Stored entries:
──────
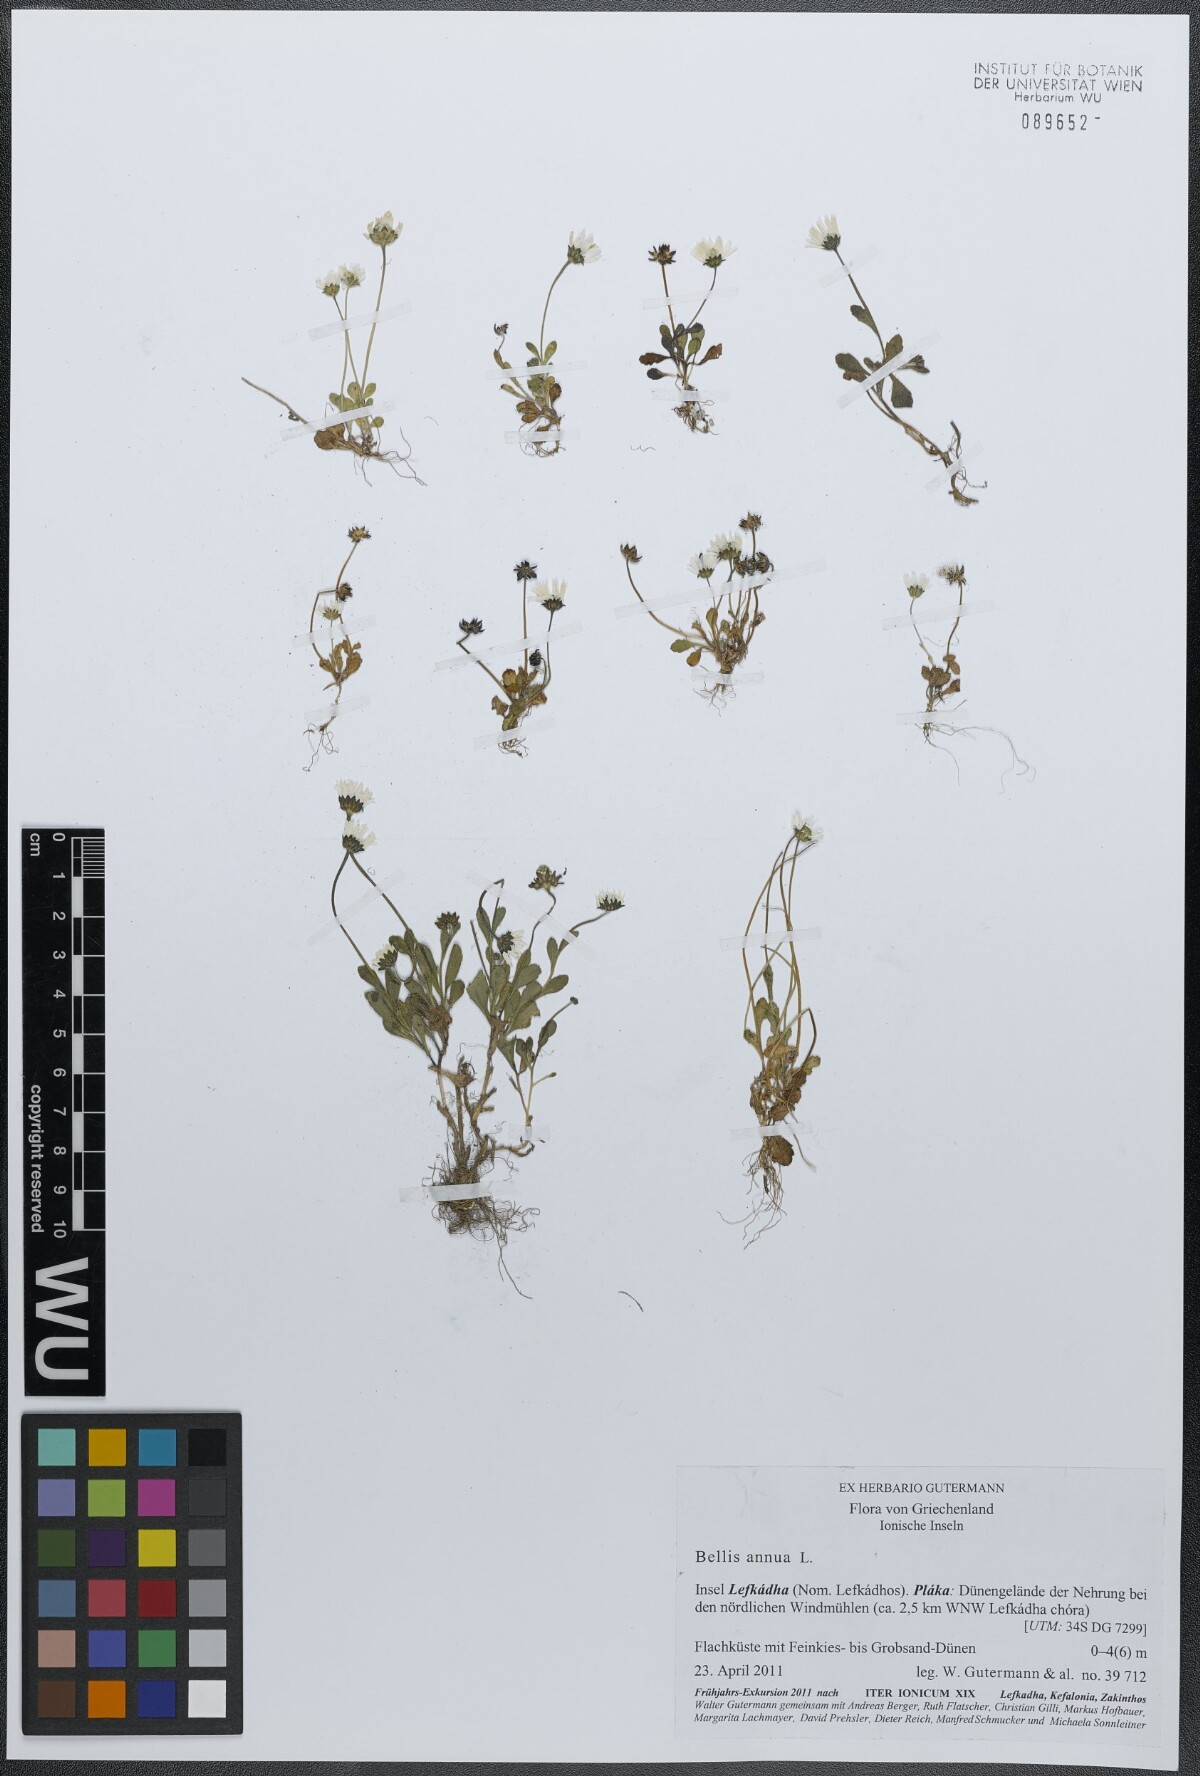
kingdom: Plantae
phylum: Tracheophyta
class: Magnoliopsida
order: Asterales
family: Asteraceae
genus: Bellis
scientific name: Bellis annua
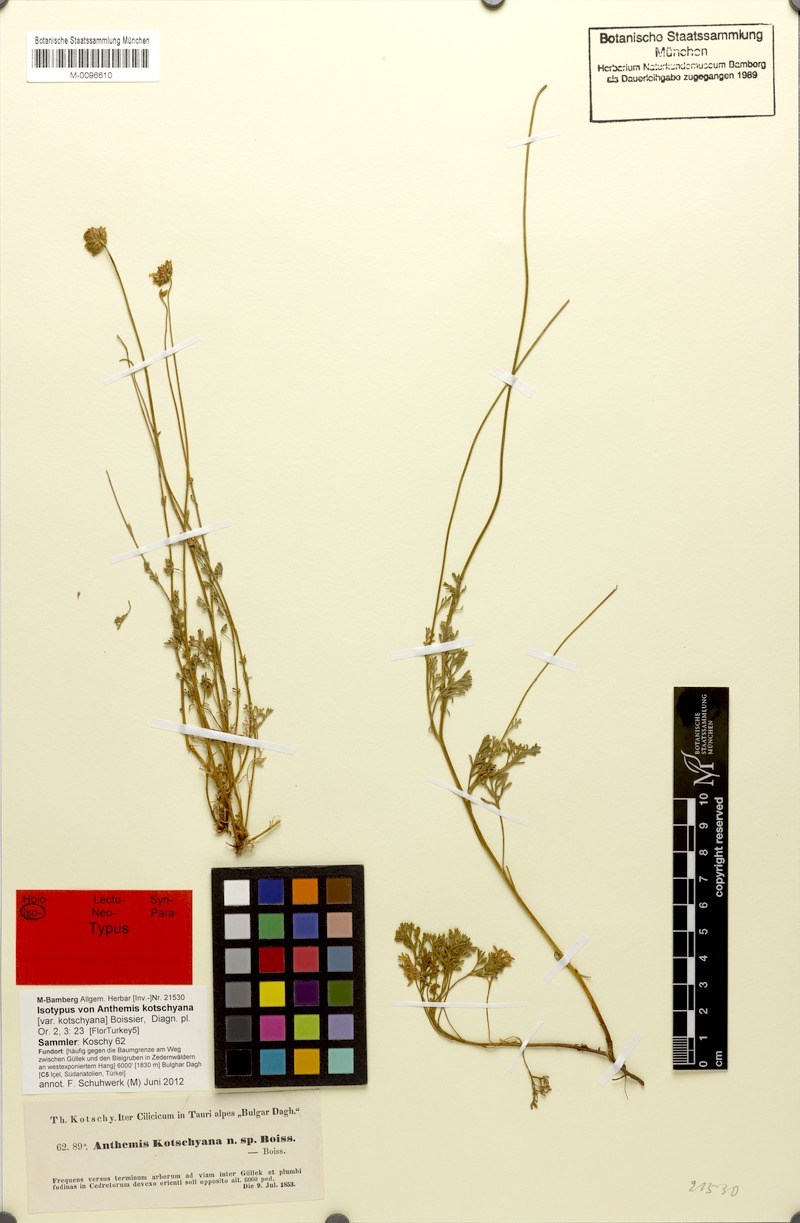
──────
### What the exercise asks
Put every line of the listing above into a JSON list of strings, one string per line. Skip blank lines and leave the pictures out.

### The answer
[
  "kingdom: Plantae",
  "phylum: Tracheophyta",
  "class: Magnoliopsida",
  "order: Asterales",
  "family: Asteraceae",
  "genus: Bellis",
  "scientific name: Bellis annua"
]